Congestion was successfully reduced at some junctions near me by removing the traffic lights. And it’s not uncommon to see traffic lights allowing a non-existent stream of traffic to proceed while real traffic waits at red.
The answer is in your own comment, Tom. “Waits at red”. At red! It’s the bloody socialists, so don’t you try to strip away the only sensible part of the comment with your long-hair and anecdotal evidence, you dirty commie rabble-rouser.
Also, if he’s a “Saxon Hero”, why doesn’t he fuck off back to Saxony. German cunt. I bet their traffic lights run on time. But they have the downside of gassing anyone in a horse-drawn caravan.
I’m sorry but not even the smart, witty, sarcastic comments can save this sorry “England (not UK)” person from me breaking down and losing the last piece of hope about humanity…
YOU FUCKING IGNORANT CUNT DICKSLAP PIECE OF SHIT MAY YOU SLOWLY BURN IN HELL
cheers
The holes are in Blackburn, so no one cares, cos it’s a shit-hole.
I also like the attitude of the people who cry,
“I’m not from the UK, I’m from England!”
“OK then, so, round four: is the Queen the Queen of (a) England & Wales, (b) Scotland, or (c) Both?”
“Erm… I’ll go for (c) please, Chris.”
“You sure? Don’t want to phone a friend, you ignorant piece of horse shit?”
“No, definitely (c).”
“Well in that case, then, it’s the UNITED FUCKING KINGDOM, YOU UTTER BERK. WHAT DOES IT SAY ON YOUR SHITTING PASSPORT? READ IT THERE - UNITED KINGDOM OF GREAT BRITAIN AND NORTHERN IRELAND. SHITHEAD!”
I’m sure you can all forgive Chris Tarrant his little rant there, but it was from the heart. Touching, we can all agree.
Blackburn council isn’t even controlled by the zaNu-Liar-Bore ’socialists’ anymore, they lost it to NOC in 2007. Unless Saxon considers anything to the left of the BNP as sandal-wearing pinkos…
This chap’s got a point. Traffic lights are intended to give everyone the same opportunity to cross a junction; that’s an insidiously socialist concept.
In the spirit of true free-market competition, I suggest we remove the lights altogether and let them all drive towards each other as fast as they can. It’ll certainly solve the congestion problem, eventually.
By Bakunin’s Beard, he’s on to us! Everyone knows the true aim of socialism is pointless traffic inconveniences - the most effecient way to take over the world.

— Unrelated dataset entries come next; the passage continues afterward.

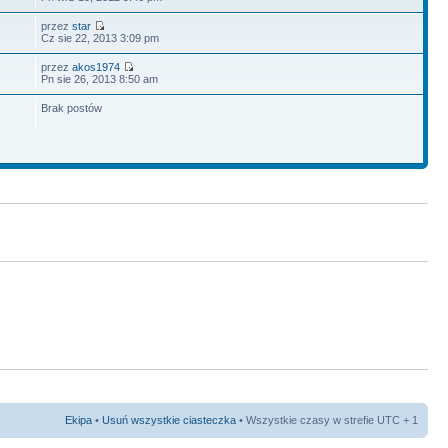
przez
star
Cz sie 22, 2013 3:09 pm
przez
akos1974
Pn sie 26, 2013 8:50 am
Brak postów
Ekipa
•
Usuń wszystkie ciasteczka
• Wszystkie czasy w strefie UTC + 1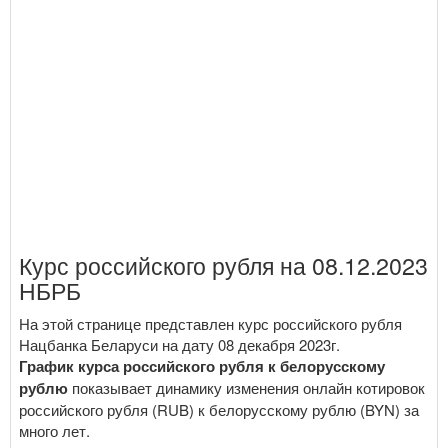
Курс российского рубля на 08.12.2023
НБРБ
На этой странице представлен курс российского рубля
Нацбанка Беларуси на дату 08 декабря 2023г.
График курса российского рубля к белорусскому
рублю
показывает динамику изменения онлайн котировок
российского рубля (RUB) к белорусскому рублю (BYN) за
много лет.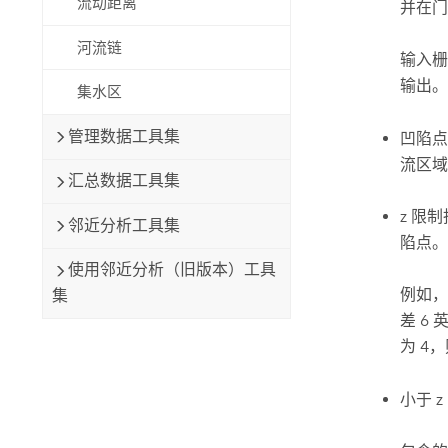
流动距离
并在门
河流链
输入栅
输出。
集水区
管理数据工具集
凹陷点
流区域
汇总数据工具集
z 限
邻近分析工具集
陷点。
使用邻近分析（旧版本）工具
例如，
集
差 6
为 4
小于 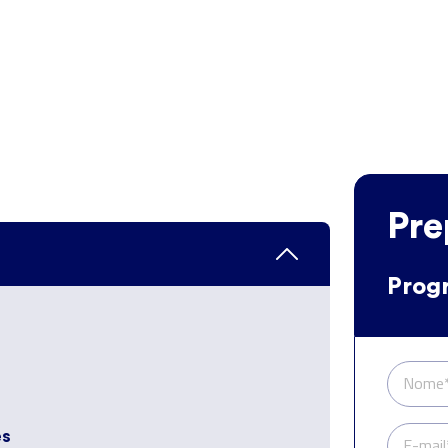
Pre
Prog
Nome
es
E-mail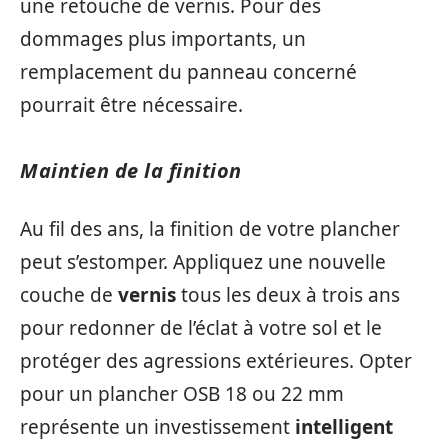
une retouche de vernis. Pour des
dommages plus importants, un
remplacement du panneau concerné
pourrait être nécessaire.
Maintien de la finition
Au fil des ans, la finition de votre plancher
peut s’estomper. Appliquez une nouvelle
couche de
vernis
tous les deux à trois ans
pour redonner de l’éclat à votre sol et le
protéger des agressions extérieures. Opter
pour un plancher OSB 18 ou 22 mm
représente un investissement
intelligent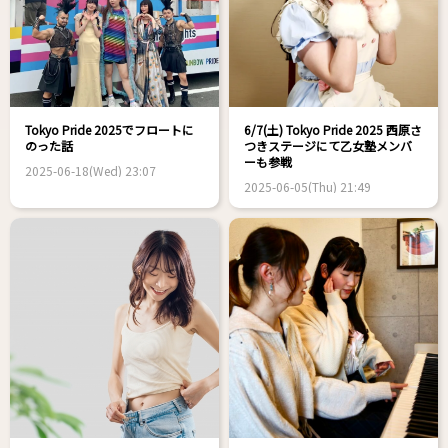
Tokyo Pride 2025でフロートに
6/7(土) Tokyo Pride 2025 西原さ
のった話
つきステージにて乙女塾メンバ
ーも参戦
2025-06-18(Wed) 23:07
2025-06-05(Thu) 21:49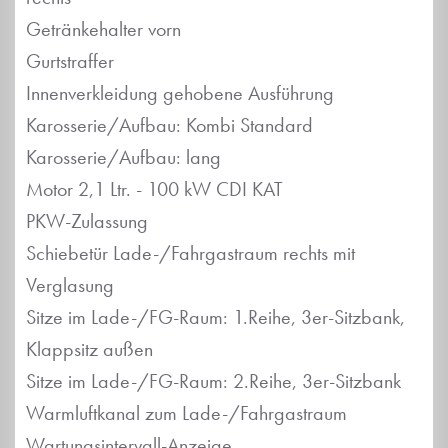
Getränkehalter vorn
Gurtstraffer
Innenverkleidung gehobene Ausführung
Karosserie/Aufbau: Kombi Standard
Karosserie/Aufbau: lang
Motor 2,1 Ltr. - 100 kW CDI KAT
PKW-Zulassung
Schiebetür Lade-/Fahrgastraum rechts mit
Verglasung
Sitze im Lade-/FG-Raum: 1.Reihe, 3er-Sitzbank,
Klappsitz außen
Sitze im Lade-/FG-Raum: 2.Reihe, 3er-Sitzbank
Warmluftkanal zum Lade-/Fahrgastraum
Wartungsintervall-Anzeige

Frankly, I’ve had enough - I’m off to join those National Socialists with SaxonHero, I hear they make the trains run on time…
At the cost of being pelted with vegetables for introducing an element of seriousness in the discussion, I should point out that the original HYS poster does not have it *entirely* wrong.

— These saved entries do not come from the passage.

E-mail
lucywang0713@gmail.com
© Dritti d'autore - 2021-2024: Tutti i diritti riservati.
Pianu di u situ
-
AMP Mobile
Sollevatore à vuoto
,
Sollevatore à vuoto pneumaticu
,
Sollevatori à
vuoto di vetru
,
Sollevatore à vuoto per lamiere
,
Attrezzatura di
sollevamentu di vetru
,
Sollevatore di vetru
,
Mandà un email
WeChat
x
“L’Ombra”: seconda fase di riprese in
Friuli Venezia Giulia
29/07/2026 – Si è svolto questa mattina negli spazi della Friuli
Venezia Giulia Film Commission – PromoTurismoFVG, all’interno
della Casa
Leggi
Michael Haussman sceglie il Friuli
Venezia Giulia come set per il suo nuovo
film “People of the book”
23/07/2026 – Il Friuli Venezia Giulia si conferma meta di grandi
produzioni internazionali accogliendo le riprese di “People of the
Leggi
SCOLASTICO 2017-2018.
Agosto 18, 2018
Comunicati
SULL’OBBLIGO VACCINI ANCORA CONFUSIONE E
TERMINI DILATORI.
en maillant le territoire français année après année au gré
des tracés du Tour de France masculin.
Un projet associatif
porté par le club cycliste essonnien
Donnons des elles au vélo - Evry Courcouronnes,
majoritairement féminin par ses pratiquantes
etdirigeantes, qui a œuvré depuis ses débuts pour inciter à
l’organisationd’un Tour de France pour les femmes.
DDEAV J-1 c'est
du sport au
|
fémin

From what little I remember of my Queue Theory exam (yes, we study this kind of crap in Computer Science courses in Italy), there are two possible approaches to traffic lighting - one is the synchronised approach, in which, if you maintain a certain speed, usually a little under the local speed limit, you’ll hit a string of green lights and basically in not-too-huge cities you can go from one side of the city to the other without stopping (well, assuming there is an avenue that crosses it completely, of course - synchronisation can only work in straight lines, so to speak). The other approach is to time red and green lights to force motorists to stop every two or three crossings; this wastes more fuel but makes it safer for pedestrians - apparently having to stop frequently makes the average motorist more careful. Well, that’s what my course material said, at any rate.
Of course the poster is also a diseased baboon’s slit and the issue has nothing to do with a council being socialist or conservative (an equal and opposite conspiracy theory could state that green/socialist councils endanger the lives of pedestrians by synchronising traffic lights to save fuel), but there is some sort of resemblance to the truth in his argument.
Sweet Jesus. Save me from these nincompoops.